Blake, being the doyen of physique, seems also to make it apparent that the mind becomes trapped by its own physique – since it can’t be denied. The consequence of this seems to be a state of inaction or physical boredom.

This seems to relate to the fallacy of a logical order, which applies only to the head, not the body. The active body is disordered and exists in the cycles of nature. The recurring cycle of flesh and blood, decay and revival, that spells strength and purity of spirit.


Newton’s world cannot apply to the active body that exists in the cycles of nature, only to the inactive body that exists in a state of physical boredom. This seems to be the fallacy of a world that is built by and for the head, while the savage grace of Man is as a hunter.
 
I came across this great Biggles-style illustration for a financial ad that shows just how delusional is the mindset. Here you have the hunter-adventurer chasing big game, when clearly the ad is representing work that is akin to typing on a keyboard. Here’s a quote on the NPD in Germany.
..a member of the council who voted for (neo-Nazi) Mr Jagsch said, “We voted for him due to the fact we have nobody else.. who is familiar with computers and who can send emails.” Mr Jagsch promised legal action should his appointment be rescinded. (DT)
All these types of jobs represent physical boredom, whereby the body is just and extension of the head (brain), rather than having an active, independent existence (as the ad illo suggests). This has all sorts of repercussions. For example, the body is fed through the head. Where the body is treated as an extension of the head, much the same applies to factory-farmed animals, where bodies are just an extension of what is really a hygiene-machine (Pictorial 44)
“It is inexpensive and can be sprayed onto a wound by farmers.. Dechra is applying for approval to launch Tri-Solfen for.. during castration for piglets.. to prevent their meat from developing a flavour known as “boar taint”.. in sheep when the skin is removed below the anus to stop blowflies from infecting them. (DT)
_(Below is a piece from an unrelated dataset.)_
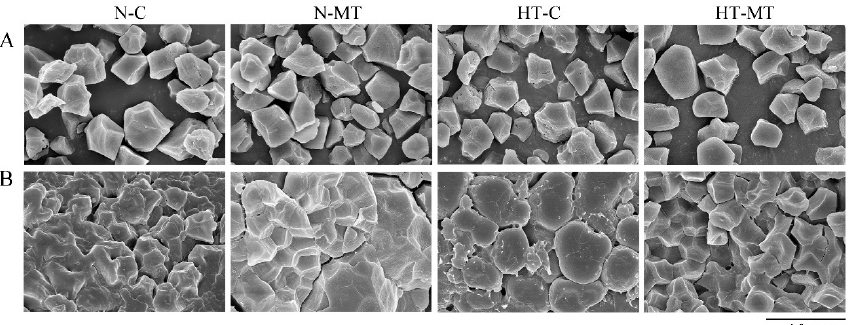
Figure 3. SEM observation of starch granule ( A ) and grain cross-section ( B ) of NPB grown at different temperatures. “N” and “HT” indicate normal and high temperature conditions. “C” and “MT” indicate H 2 O and melatonin treatment, respectively.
These practices are clearly flawed and relate to animals in static environments. The standard tradition for blowfly in the field is shearing, especially round the breech area, and regular inspection (I was an apprentice on an organic farm). It just goes to show how drastic are the “health” remedies prescribed for animals kept in wretched conditions. Dechra reap the rewards for the inert conditions.
A state of inertia is when the body no longer has an independent existence in field or forest. A state which approaches the state of death. In Berlioz’s opera Orpheo et Eurydice, Sir John Eliot Gardner’s production has a very effective sequence of statuesque ballets, whereby the barely moving figures of the Underworld drift by with stately postures.
ORPHEO ET EURYDICE (with mezzo Magdalena Kozena)
This chimes with the myth, whereby Eurydice will follow Orpheus out of the caverns of the Underworld, provided he does not glance at her shade. He becomes so nervous as they approach the light of life that he does glance back, and so loses Eurydice forever,
One way to interpret this is that a shade is inanimate matter, it does not live, and the living should not get unduly attached to the non-living. Or, put another way, Orpheus’s head (that turns) should not get unduly attached to Eurydice’s dead body.
You see the connection with Blake’s print of Newton? Newton’s head is attached to his inert body which has been transmuted into a brain. If the body were mobile, it would no longer resemble a brain; it would be free and easy and active.
You could almost liken the print to The Metamorphosis of Narcissus (Weird 11) in that something that was mobile has become immobile.
If a body is inert, or an extension of the brain, then it is no longer active in the rhythms and cycles of nature. This is actually the world we inhabit, since the rhythms we see are those of traffic and the internet, both of which are attached to the head, as extensions of the head,

In other words, the advance of society, reason and order, is purely of the head, not the body. The body is merely an extension, and has become one with the brain as in Blake’s print. This has repercussions, because our destiny as flesh and blood exists in the cycles of nature; of decay and rebirth. These cycles impact on our Psyche.
(detail)  
Without the independent body that expresses grace and ease, the psyche is inward-turning and stultified. This is the fallacy of a universe that is built by and for the head; everything comes to resemble the brain, and not the body.
That is to say, reason and order, not the disorder that accompanies a hunt and that the flesh and blood is exposed to in the cycles of nature.  The fallacy is that a brain exists apart from the body but, as Blake’s print shows, the physique cannot be denied and the result is physical boredom. Not just for Man but for the factory-farmed animals in their hygiene-machines.
A body of symmetry and proportion, of Man, animal or Ymir, cannot make the mistakes that a head of reason and order can.